In her skillful accent, Jane Alexander says that she and her fellow kiddie Auschwitz prisoners could tell that her brother was no longer her brother. He had neon-blue eyes and a ghostly pallor. “So I killed it,” she says. Yep, she killed her own brother at Auschwitz. (And you thought The Reader was the most deplorable Holocaust-exploiting film now in theaters.) Sofi reveals that this brother who died at Auschwitz is now the dybbuk that’s haunting Casey. He—it, whatever—wants to be reborn in her, his great-niece. There’s only one way out: an exorcism.

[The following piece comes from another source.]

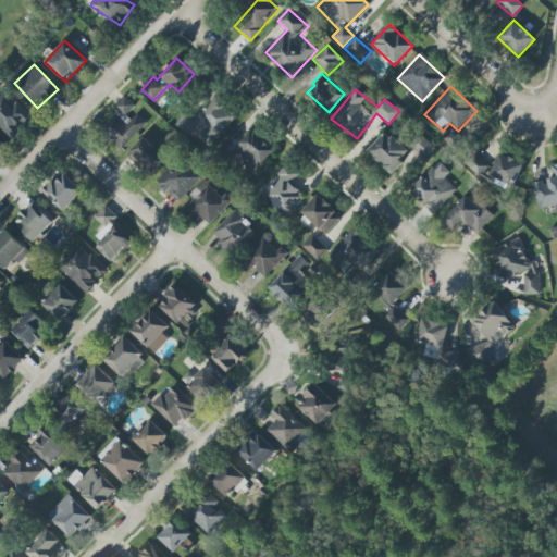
[(0,95),(0,127),(11,138),(32,116),(4,91),(0,95)]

For some reason the exorcism can be performed by only one person: Rabbi Sendak, played by esteemed non-Jew Gary Oldman. He’s a tweedy, progressive rabbi, and he tells Casey when she comes to him that he doesn’t believe in any kabbalah nonsense. That is, until a few scenes later, when a mysterious wind in his synagogue tears the Torah to pieces, and he gets menaced by a dog with an upside-down head. When the exorcism finally begins, Rabbi Sendak is assisted by a basketball-playing Episcopal priest (Idris Elba—Stringer Bell from The Wire!). But the exorcism doesn’t go as planned, even though Casey does some impressive writhing on the gurney she’s strapped to. (“My main source of research was watching real exorcisms on YouTube,” Yustman says in the press notes.)

In many horror movies dealing with religion and the occult, the lead—often a skinny hottie—suffers as punishment for her loss of faith. As Goyer, the writer-director, says in an interview on, The Unborn can be seen as one of them:

Rottentomatoes: There’s also the idea in the movie that younger generations are detached from their heritage, that Casey not only doesn’t practice the Jewish faith but also is unaware of the dybbuk that has cursed her family for generations.

Goyer: Well, it’s a subtext. They’re detached from their lineage, they’re detached from their heritage, they’re detached from their families, and that makes them more vulnerable, because there’s not as much of a sense of community. It’s all subtext, but it’s in there, yeah. Absolutely.

Goyer goes on to say that survivor’s guilt, passed from grandmother to mother to daughter, is an equally strong factor in Casey’s torment. If it isn’t one thing, it’s another. What a relief, after the film’s unsurprising surprise ending, to see The Unborn’s final credit: “NO ACTUAL TORAH SCROLLS WERE DESTROYED OR DAMAGED IN THE MAKING OF THIS MOTION PICTURE.”